Now you can drink dirty water and not get sick

Now you can drink dirty water and not get sick

Graphene oxide has been hailed as a veritable wonder material; when incorporated into nano-cellulose foam, the lab-created substance is light, strong and flexible, conducting heat and electricity quickly and efficiently.

Now, a team of engineers at Washington University in St. Louis has found a way to use graphene oxide sheets to transform dirty water into drinking water, and it could be a global game-changer.

The new approach combines bacteria-produced cellulose and graphene oxide to form a bi-layered bio-foam.

A paper detailing the research is available online in Advanced Materials.

“The beauty is that the nanoscale cellulose fiber network produced by bacteria has excellent ability move the water from the bulk to the evaporative surface while minimizing the heat coming down, and the entire thing is produced in one shot.”

“You have a bi-layered structure with light-absorbing graphene oxide filled nano-cellulose at the top and pristine nano-cellulose at the bottom. When you suspend this entire thing on water, the water is actually able to reach the top surface where evaporation happens.”

“Light radiates on top of it, and it converts into heat because of the graphene oxide – but the heat dissipation to the bulk water underneath is minimized by the pristine nano-cellulose layer. You don’t want to waste the heat; you want to confine the heat to the top layer where the evaporation is actually happening.”

The cellulose at the bottom of the bi-layered bio-foam acts as a sponge, drawing water up to the graphene oxide where rapid evaporation occurs.

The resulting fresh water can easily be collected from the top of the sheet.

In the same way, an oyster makes a pearl, the bacteria forms layers of nano-cellulose fibers in which the graphene oxide flakes get embedded.

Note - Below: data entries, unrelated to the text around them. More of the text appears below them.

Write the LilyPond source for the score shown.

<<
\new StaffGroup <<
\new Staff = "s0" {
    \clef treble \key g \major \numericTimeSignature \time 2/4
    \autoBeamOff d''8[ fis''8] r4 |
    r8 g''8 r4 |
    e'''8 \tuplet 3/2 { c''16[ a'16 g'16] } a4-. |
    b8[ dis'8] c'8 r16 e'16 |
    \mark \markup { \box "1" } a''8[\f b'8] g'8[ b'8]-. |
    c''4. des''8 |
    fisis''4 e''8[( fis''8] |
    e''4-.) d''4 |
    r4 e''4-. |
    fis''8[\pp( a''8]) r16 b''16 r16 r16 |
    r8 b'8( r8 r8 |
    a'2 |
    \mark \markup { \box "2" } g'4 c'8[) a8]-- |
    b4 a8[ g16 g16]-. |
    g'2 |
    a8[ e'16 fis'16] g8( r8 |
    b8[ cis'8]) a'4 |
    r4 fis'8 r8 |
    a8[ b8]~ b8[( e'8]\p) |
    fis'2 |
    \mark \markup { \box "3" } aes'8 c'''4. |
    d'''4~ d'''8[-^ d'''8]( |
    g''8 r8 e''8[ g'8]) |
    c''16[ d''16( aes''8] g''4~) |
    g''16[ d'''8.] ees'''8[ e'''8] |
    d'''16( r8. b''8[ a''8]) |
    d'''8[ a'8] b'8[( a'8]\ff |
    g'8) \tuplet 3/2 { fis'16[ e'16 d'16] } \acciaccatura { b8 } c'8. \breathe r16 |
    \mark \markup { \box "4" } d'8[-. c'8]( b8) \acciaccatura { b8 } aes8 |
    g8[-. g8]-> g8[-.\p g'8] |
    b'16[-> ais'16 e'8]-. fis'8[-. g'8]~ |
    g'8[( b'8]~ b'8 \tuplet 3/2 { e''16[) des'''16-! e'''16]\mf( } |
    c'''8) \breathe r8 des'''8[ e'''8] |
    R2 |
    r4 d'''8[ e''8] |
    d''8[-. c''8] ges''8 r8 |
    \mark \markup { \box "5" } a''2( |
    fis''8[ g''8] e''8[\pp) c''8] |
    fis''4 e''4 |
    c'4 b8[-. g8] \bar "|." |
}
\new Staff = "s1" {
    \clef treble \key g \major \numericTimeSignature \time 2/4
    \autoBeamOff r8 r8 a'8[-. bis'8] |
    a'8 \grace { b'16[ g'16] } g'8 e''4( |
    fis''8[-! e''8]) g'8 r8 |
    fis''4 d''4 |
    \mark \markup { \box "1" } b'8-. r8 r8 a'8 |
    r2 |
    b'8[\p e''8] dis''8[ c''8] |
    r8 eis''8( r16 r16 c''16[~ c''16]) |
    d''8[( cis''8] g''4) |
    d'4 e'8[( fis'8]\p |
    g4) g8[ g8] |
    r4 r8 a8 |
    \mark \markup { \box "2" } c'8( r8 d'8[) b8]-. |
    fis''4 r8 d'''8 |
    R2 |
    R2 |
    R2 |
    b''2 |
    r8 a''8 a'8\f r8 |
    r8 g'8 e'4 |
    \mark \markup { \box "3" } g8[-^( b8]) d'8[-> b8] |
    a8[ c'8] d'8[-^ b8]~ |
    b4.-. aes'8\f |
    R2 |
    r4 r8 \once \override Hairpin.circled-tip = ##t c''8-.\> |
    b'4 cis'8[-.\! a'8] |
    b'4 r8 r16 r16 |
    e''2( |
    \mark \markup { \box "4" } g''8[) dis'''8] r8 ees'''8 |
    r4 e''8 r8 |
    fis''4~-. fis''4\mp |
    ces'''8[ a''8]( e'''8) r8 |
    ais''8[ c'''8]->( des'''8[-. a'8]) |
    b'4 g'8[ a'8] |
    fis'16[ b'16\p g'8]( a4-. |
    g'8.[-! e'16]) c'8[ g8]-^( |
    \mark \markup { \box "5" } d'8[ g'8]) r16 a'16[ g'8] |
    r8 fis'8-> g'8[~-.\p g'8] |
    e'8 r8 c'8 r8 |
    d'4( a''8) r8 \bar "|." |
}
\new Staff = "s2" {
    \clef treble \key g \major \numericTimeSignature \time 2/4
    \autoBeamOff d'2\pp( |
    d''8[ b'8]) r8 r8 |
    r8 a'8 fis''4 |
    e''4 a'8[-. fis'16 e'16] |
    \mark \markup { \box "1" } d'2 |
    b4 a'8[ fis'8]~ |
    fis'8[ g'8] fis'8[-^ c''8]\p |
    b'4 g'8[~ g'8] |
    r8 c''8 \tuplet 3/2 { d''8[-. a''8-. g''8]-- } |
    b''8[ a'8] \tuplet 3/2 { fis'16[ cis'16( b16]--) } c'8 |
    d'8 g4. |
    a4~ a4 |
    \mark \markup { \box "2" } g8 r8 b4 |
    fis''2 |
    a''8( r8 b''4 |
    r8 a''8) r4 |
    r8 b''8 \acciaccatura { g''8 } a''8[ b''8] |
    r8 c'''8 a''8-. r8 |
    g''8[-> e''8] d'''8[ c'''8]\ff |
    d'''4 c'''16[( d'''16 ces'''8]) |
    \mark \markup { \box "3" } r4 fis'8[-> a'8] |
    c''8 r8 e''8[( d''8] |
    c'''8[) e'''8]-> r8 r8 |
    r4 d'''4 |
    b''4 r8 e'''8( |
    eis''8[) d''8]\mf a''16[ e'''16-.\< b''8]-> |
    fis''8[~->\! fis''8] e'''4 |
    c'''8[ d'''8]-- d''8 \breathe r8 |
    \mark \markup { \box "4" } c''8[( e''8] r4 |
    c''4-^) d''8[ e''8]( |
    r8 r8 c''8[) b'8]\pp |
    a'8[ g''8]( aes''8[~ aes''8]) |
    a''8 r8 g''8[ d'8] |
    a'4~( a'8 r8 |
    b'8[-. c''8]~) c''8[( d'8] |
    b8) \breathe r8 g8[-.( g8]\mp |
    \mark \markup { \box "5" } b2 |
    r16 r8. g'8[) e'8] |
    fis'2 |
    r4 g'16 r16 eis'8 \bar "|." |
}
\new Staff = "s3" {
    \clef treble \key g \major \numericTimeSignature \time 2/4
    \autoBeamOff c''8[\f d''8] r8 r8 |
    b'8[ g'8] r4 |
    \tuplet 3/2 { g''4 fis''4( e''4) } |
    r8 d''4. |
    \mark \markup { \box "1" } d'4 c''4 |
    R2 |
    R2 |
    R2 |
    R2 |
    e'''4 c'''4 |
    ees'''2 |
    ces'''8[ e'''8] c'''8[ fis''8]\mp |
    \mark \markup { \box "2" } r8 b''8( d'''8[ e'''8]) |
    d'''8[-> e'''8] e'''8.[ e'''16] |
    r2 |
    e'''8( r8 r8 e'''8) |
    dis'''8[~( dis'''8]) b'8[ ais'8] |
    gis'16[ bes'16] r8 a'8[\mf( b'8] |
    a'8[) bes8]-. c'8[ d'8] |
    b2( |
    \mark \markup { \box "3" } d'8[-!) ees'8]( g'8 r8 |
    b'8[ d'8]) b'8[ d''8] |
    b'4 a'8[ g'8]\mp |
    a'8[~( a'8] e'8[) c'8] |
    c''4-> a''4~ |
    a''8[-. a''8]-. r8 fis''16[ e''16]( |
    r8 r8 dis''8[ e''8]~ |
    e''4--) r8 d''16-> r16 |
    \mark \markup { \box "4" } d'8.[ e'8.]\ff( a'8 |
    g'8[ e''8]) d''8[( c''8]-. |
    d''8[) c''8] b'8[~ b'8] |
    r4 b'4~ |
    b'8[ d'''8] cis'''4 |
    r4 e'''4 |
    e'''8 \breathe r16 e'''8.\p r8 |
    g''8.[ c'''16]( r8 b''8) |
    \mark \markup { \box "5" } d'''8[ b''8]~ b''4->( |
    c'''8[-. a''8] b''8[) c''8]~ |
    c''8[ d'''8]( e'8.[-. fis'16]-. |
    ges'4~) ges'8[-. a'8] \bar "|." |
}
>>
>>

“While we are culturing the bacteria for the cellulose, we added the graphene oxide flakes into the medium itself,” said Qisheng Jiang, lead author of the paper and a graduate student in the Singamaneni lab.

“The graphene oxide becomes embedded as the bacteria produces the cellulose. At a certain point along the process, we stop, remove the medium with the graphene oxide and reintroduce fresh medium. That produces the next layer of our foam. The interface is very strong; mechanically, it is quite robust.”

“The properties of this foam material that we synthesized has characteristics that enhance solar energy harvesting. Thus, it is more effective in cleaning up water,” said Pratim Biswas, the Lucy and Stanley Lopata Professor and chair of the Department of Energy, Environmental and Chemical Engineering.